Filter the entries that follow, copying every line in which the word "buttons" appears.

--- INFORMATION GIVEN Enclosed Below ---

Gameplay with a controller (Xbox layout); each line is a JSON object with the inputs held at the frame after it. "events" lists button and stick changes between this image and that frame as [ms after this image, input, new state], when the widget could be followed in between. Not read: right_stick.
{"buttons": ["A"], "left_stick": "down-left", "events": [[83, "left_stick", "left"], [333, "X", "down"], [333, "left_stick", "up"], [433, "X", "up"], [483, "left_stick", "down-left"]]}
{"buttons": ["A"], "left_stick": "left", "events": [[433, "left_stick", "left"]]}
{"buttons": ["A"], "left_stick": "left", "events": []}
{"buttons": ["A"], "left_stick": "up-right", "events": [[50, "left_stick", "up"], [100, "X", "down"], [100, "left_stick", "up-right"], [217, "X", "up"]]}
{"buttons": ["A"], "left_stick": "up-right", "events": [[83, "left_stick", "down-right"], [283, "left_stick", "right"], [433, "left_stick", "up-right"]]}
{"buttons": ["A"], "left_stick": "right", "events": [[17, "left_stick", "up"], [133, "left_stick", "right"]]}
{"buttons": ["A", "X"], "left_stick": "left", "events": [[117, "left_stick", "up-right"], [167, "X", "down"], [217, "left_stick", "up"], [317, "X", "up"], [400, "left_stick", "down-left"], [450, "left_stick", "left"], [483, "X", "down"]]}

--- End of Enclosed INFORMATION GIVEN ---

> _THE COMPLETED TASK_
{"buttons": ["A"], "left_stick": "down-left", "events": [[83, "left_stick", "left"], [333, "X", "down"], [333, "left_stick", "up"], [433, "X", "up"], [483, "left_stick", "down-left"]]}
{"buttons": ["A"], "left_stick": "left", "events": [[433, "left_stick", "left"]]}
{"buttons": ["A"], "left_stick": "left", "events": []}
{"buttons": ["A"], "left_stick": "up-right", "events": [[50, "left_stick", "up"], [100, "X", "down"], [100, "left_stick", "up-right"], [217, "X", "up"]]}
{"buttons": ["A"], "left_stick": "up-right", "events": [[83, "left_stick", "down-right"], [283, "left_stick", "right"], [433, "left_stick", "up-right"]]}
{"buttons": ["A"], "left_stick": "right", "events": [[17, "left_stick", "up"], [133, "left_stick", "right"]]}
{"buttons": ["A", "X"], "left_stick": "left", "events": [[117, "left_stick", "up-right"], [167, "X", "down"], [217, "left_stick", "up"], [317, "X", "up"], [400, "left_stick", "down-left"], [450, "left_stick", "left"], [483, "X", "down"]]}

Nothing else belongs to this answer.